── GIVEN TEXT ──
Being a JET in Limbo and Experiencing Japan and JET Online
2021-07-08
Nagazasshi Fails
2021-07-08By Ronnie Triminio
I never realized how much work my parents did for me until I had to do it alone.
I thought that I understood the hardships my parents had endured by moving to a different country for a better life. However, it took me moving to — then surviving a pandemic — alone in Japan, eating only chicken nuggets, to truly understand what they did.
In America, my parents did their best to instill the value of hard work in me. I worked a part-time job while going to school. I paid bills, did chores, and took care of my little brother. The only thing I didn’t do was cook (which, as you can see from the name of this article, was something that I came to regret). I didn’t like the process of making the food and then cleaning everything up every single time I wanted French fries.
Living at home helped me pay for college and I didn’t have to worry about my poor cooking ability, but I desperately wanted to become more independent and learn to take care of myself. So I decided to follow in my parents’ footsteps and move to a different country. I came to Japan with the goal of experiencing living alone for the first time and learning to be independent.
At first I was fine, but over time my life became extremely disorganized. Learning how to be an adult in my third language didn’t help either. Everyday, there was a seemingly never-ending amount of errands and chores, not to mention my work and studies that all combined to create a Mt. Everest level of stress.
Worst of all, my eating habits worsened. Being busy and unfamiliar with Japanese stores, plus having no real knowledge of cooking, does not equal a well-balanced diet. I relied on fast food and snacks to get me through the day. I gained 30 pounds, and always felt extremely exhausted because of it.
I wasn’t succeeding at being independent to say the least.
I can try to blame the pandemic, or not knowing the language, but I know that at the end of the day, I was underprepared to live on my own.
To think my parents did all this, supported their family back home, and took care of their children is even more incredible to me. I couldn’t even cook pasta for myself.
I reached out to my parents, my friends, and even some close co-workers about how to manage the work-life balance.
There was a lot of teasing, and my friends’ advice wasn’t always easy to swallow, but thanks to them, I finally learned how to cook curry. With patience that could give god a run for their money, my friend gave me a box of roux and instructed me on how to make it.
───
**PROBLEMS AND TASKS**
1. In the article, how much weight does the writer report gaining?
2. Transcribe the stretch of the article from "Worst of all, my" through "pasta for myself.".
Rely only on the article for your answers.
── DATA FOR ANALYSIS ──
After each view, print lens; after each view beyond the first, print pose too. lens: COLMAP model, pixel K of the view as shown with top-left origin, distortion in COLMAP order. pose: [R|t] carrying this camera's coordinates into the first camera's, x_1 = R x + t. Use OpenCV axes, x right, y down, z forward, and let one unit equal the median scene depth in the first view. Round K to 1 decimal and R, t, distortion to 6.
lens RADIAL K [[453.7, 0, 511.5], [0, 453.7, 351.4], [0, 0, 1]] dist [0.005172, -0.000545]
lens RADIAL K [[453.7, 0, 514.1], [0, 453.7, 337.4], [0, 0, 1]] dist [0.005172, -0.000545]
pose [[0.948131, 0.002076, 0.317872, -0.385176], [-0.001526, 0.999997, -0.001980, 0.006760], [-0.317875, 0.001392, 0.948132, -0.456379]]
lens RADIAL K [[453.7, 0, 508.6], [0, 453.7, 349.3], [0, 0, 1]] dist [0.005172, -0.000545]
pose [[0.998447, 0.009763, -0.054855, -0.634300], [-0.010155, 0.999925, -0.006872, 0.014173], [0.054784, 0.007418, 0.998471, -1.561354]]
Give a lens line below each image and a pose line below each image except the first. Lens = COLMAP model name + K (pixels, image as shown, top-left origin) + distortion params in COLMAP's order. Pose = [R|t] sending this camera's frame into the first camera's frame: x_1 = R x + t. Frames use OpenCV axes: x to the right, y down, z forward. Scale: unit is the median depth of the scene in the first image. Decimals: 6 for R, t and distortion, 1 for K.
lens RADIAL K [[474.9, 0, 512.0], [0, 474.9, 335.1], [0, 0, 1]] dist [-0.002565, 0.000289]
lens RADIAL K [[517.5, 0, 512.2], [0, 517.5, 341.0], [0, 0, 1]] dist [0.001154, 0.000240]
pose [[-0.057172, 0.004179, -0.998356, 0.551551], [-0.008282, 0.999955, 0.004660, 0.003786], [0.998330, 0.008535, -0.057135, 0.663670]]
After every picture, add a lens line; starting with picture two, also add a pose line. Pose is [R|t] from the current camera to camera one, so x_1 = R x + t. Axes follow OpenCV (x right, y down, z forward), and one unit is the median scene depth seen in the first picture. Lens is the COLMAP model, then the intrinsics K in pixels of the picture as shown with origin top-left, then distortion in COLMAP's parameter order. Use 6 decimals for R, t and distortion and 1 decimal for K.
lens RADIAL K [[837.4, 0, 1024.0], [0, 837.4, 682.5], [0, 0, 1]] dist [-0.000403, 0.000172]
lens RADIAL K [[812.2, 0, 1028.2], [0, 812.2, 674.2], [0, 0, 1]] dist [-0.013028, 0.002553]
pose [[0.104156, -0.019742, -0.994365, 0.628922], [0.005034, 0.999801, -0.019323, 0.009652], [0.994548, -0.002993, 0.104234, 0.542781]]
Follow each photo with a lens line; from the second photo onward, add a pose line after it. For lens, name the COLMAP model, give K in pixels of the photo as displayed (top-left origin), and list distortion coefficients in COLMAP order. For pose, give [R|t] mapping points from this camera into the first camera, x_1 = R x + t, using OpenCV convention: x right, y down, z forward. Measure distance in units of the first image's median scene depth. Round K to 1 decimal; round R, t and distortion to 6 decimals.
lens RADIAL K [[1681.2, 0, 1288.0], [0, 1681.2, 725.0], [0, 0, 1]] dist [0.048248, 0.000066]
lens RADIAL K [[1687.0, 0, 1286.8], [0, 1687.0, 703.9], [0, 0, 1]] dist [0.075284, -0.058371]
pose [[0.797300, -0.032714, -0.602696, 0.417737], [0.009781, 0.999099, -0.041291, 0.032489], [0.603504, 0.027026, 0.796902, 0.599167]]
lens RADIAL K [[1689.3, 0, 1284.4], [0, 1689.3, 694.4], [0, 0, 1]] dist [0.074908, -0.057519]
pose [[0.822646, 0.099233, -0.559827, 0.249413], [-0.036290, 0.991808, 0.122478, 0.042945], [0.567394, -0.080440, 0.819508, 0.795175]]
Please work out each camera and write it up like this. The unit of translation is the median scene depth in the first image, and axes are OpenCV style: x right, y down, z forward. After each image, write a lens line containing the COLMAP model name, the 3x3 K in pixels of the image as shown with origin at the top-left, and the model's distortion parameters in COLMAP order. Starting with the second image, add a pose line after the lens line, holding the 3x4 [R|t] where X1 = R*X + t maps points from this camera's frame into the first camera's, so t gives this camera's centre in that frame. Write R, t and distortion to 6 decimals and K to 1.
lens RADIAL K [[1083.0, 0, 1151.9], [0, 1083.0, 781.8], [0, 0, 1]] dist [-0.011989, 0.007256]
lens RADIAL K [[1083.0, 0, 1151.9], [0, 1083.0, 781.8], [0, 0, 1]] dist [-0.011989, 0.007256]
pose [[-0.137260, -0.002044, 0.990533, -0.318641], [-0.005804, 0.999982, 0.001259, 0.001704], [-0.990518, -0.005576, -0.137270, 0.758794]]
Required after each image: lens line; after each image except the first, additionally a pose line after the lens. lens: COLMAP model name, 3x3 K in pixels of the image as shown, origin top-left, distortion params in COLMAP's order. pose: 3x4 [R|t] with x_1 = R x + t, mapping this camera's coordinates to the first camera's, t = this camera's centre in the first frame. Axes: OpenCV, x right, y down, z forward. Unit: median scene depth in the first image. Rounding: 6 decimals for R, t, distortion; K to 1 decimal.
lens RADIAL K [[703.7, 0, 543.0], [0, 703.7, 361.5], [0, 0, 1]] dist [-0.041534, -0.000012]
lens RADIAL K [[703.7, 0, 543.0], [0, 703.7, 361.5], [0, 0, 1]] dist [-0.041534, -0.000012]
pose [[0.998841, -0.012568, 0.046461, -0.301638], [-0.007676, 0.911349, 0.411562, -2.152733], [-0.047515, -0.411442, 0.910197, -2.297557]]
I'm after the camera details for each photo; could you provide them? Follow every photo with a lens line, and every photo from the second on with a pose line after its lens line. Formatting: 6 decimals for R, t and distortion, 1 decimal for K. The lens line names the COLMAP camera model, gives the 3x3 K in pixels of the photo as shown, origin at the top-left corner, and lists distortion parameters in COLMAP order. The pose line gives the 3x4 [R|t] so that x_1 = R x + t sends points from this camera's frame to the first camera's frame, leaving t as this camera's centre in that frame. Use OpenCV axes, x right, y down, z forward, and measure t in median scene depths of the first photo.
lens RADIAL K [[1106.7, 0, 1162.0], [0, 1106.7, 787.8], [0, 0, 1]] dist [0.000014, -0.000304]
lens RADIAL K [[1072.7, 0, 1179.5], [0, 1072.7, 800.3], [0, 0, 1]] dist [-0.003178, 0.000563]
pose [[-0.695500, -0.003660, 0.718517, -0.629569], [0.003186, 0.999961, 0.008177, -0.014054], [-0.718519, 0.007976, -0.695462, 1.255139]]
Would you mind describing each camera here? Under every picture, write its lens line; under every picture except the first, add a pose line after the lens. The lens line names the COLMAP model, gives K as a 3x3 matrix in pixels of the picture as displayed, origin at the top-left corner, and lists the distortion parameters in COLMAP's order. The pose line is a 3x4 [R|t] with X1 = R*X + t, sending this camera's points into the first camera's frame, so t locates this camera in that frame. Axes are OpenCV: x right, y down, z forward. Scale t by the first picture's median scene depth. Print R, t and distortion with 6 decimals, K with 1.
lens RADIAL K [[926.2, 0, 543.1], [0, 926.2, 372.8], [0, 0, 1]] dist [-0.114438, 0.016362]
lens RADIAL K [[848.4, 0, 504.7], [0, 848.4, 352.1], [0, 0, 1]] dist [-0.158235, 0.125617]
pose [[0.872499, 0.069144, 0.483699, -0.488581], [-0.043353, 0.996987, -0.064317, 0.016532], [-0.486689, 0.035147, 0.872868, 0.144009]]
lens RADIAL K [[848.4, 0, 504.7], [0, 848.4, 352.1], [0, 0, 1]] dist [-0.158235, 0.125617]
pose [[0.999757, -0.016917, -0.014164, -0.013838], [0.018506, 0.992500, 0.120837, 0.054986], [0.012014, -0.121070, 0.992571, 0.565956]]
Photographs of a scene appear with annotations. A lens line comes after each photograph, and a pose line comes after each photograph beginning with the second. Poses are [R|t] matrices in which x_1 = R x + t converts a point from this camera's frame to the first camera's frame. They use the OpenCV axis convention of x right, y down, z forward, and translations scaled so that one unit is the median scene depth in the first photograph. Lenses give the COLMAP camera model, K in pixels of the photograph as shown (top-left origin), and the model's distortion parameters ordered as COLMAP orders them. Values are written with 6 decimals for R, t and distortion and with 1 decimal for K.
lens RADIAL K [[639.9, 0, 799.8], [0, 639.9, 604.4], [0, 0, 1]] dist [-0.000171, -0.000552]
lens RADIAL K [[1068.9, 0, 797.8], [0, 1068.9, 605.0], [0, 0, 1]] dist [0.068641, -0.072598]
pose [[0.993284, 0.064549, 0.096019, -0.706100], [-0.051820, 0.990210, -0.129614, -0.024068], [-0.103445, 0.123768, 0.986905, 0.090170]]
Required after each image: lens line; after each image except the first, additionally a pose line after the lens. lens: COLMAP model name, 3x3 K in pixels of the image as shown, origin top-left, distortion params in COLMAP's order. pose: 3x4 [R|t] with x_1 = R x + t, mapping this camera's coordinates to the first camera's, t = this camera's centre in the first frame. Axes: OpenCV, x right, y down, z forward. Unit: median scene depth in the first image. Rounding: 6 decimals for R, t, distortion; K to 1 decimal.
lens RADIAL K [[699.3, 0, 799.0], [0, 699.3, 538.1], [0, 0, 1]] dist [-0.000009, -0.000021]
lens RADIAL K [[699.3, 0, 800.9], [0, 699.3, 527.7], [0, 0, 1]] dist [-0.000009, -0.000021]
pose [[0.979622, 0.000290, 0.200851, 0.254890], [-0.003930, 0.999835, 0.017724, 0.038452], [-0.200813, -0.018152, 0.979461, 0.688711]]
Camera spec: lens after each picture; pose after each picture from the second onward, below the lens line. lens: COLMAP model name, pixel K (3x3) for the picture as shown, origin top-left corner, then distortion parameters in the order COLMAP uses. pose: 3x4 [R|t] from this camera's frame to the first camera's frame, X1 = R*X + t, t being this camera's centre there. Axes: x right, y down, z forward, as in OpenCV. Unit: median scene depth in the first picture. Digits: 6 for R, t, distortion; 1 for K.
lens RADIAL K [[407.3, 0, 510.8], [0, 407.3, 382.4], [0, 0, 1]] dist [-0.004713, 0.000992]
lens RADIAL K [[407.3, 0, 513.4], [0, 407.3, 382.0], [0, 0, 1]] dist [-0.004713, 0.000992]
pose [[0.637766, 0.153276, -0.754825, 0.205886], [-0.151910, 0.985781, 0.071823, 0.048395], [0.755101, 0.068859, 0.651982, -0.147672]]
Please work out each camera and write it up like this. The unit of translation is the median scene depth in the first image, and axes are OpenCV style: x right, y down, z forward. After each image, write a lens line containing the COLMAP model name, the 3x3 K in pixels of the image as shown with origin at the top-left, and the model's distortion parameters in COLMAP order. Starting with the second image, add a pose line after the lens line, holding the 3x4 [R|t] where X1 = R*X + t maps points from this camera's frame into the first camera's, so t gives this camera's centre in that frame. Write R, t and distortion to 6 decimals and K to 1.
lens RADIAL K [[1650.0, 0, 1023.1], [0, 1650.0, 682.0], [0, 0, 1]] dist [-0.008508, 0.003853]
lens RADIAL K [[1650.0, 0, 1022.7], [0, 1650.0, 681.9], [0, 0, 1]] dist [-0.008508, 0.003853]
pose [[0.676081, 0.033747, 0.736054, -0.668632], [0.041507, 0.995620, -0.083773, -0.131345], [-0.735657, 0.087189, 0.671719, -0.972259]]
───
**RESULTS FOR THE EXERCISE**
1. 30 pounds.

2.
Worst of all, my eating habits worsened. Being busy and unfamiliar with Japanese stores, plus having no real knowledge of cooking, does not equal a well-balanced diet. I relied on fast food and snacks to get me through the day. I gained 30 pounds, and always felt extremely exhausted because of it.
I wasn’t succeeding at being independent to say the least.
I can try to blame the pandemic, or not knowing the language, but I know that at the end of the day, I was underprepared to live on my own.
To think my parents did all this, supported their family back home, and took care of their children is even more incredible to me. I couldn’t even cook pasta for myself.